# DOCUMENT SECTION
*** Block opens ***

8.01 Governing Law. This Agreement shall be governed by and construed in accordance with the laws of the Commonwealth of Massachusetts.
8.02 Independent status. Nothing in this Agreement shall be deemed to create an employee/employer, principal/agent, or joint venture relationship between the parties. Neither party shall have the authority to bind the other party or enter into any arrangements or contracts on behalf of the other party.
8.03 Arbitration and Venue. Any dispute or controversy arising out of or in connection with this Agreement shall be resolved through arbitration in accordance with the rules of the American Arbitration Association, by the appointment of a single arbitrator to be agreed between the parties. This provision shall not prohibit either party from commencing a civil action for the purpose of seeking a temporary restraining order or preliminary injunction. Any such arbitration or civil action commenced by the Customer shall be brought within the Commonwealth of Massachusetts.
8.04 Waiver of Jury Trial. TO THE EXTENT NOT PROHIBITED BY APPLICABLE LAW WHICH CANNOT BE WAIVED, EACH PARTY TO THIS AGREEMENT HEREBY WAIVES AND COVENANTS THAT IT WILL NOT ASSERT (WHETHER AS PLAINTIFF, DEFENDANT OR OTHERWISE), ANY RIGHT TO TRIAL BY JURY IN ANY FORUM IN RESPECT OF ANY ISSUE, CLAIM, DEMAND ACTION OR CAUSE OF ACTION ARISING OUT OF OR BASED UPON THIS AGREEMENT OR THE SUBJECT MATTER HEREOF, WHETHER NOW EXISTING OR HEREAFTER ARISING, AND WHETHER SOUNDING IN TORT, CONTRACT OR OTHERWISE. EITHER PARTY MAY FILE AN ORIGINAL COUNTERPART OR A COPY OF THIS PROVISION WITH ANY COURT AS WRITTEN EVIDENCE OF THE CONSENT OF EACH OF THE PARTIES THERETO THE WAIVER OF ITS RIGHT TO TRIAL BY JURY.
8.05 Costs and Attorneys’ Fees. In the event of any dispute between the parties arising out of this Agreement, the prevailing party shall be entitled, in addition to any other rights and remedies it may have, to recover its reasonable attorneys’ fees and costs.

*** Block closes ***

# INSTRUCTIONS TO FOLLOW
Answer these questions from the contract provisions above.
(a) Under the laws of which jurisdiction is the agreement governed?
(b) Whose rules apply to arbitration of a dispute?
(c) What may the prevailing party in a dispute recover?

# DATASET RECORDS
*** Block opens ***

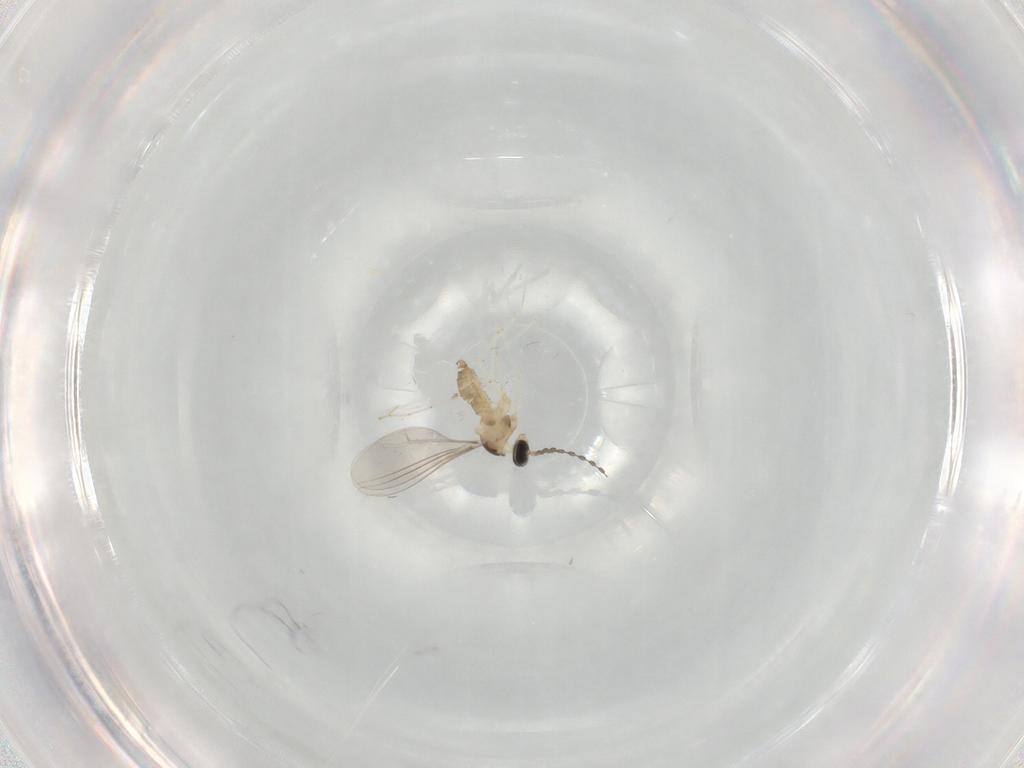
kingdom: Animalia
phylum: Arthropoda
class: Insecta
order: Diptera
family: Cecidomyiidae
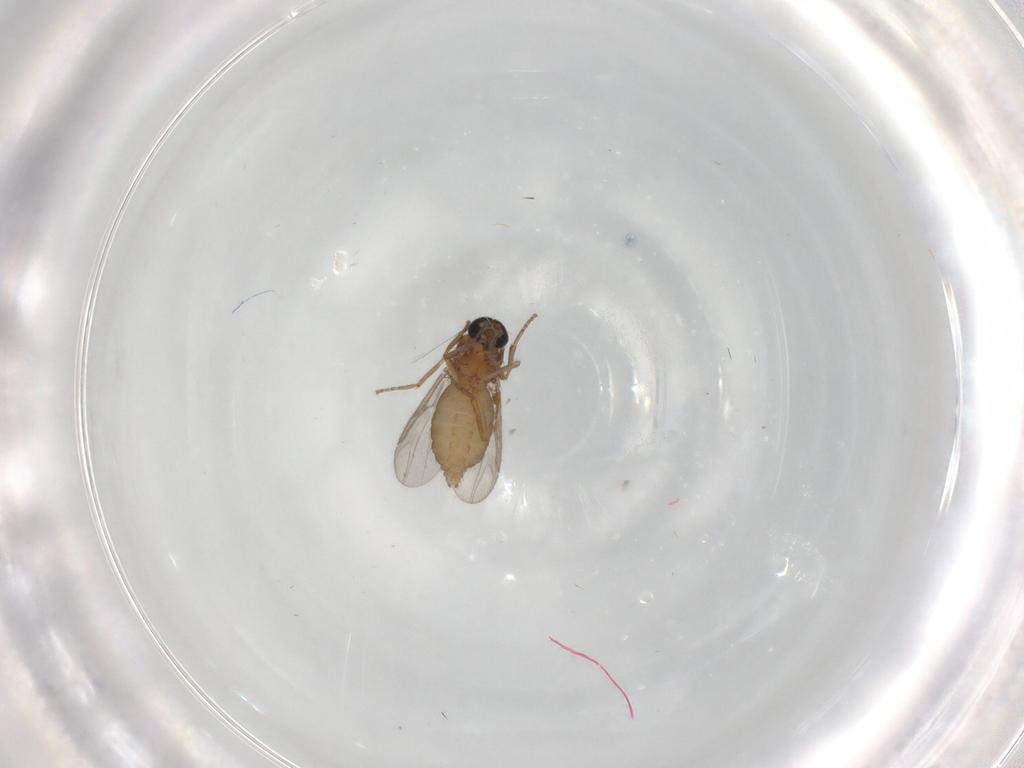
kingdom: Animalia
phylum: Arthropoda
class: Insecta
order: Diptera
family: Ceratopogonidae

*** Block closes ***
*** Block opens ***

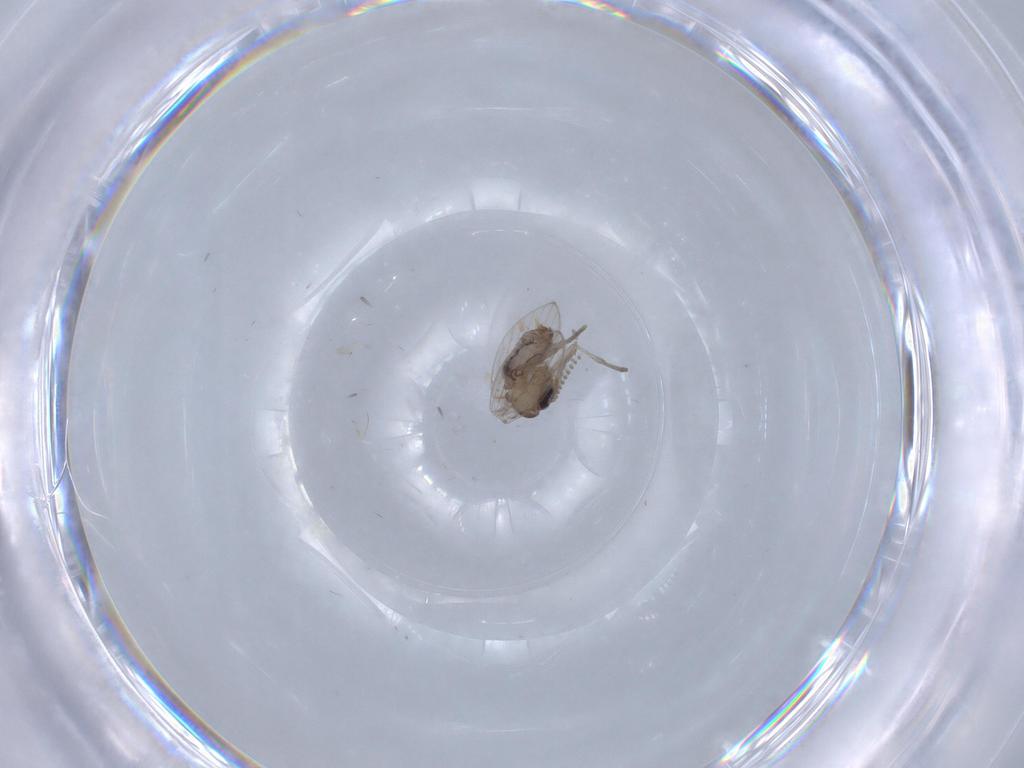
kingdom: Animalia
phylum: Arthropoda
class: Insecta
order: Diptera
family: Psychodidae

*** Block closes ***
*** Block opens ***

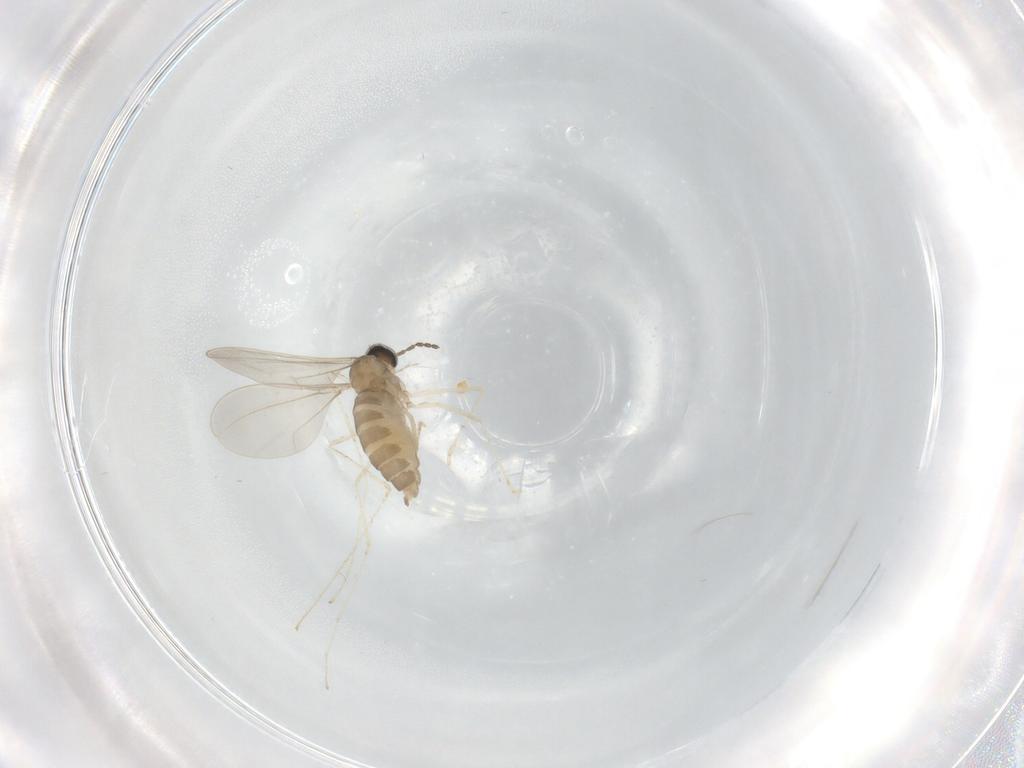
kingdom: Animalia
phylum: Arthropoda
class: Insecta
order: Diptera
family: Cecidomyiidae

*** Block closes ***

# RESULT BELOW
(a) The Commonwealth of Massachusetts.
(b) The American Arbitration Association.
(c) Its reasonable attorneys' fees and costs.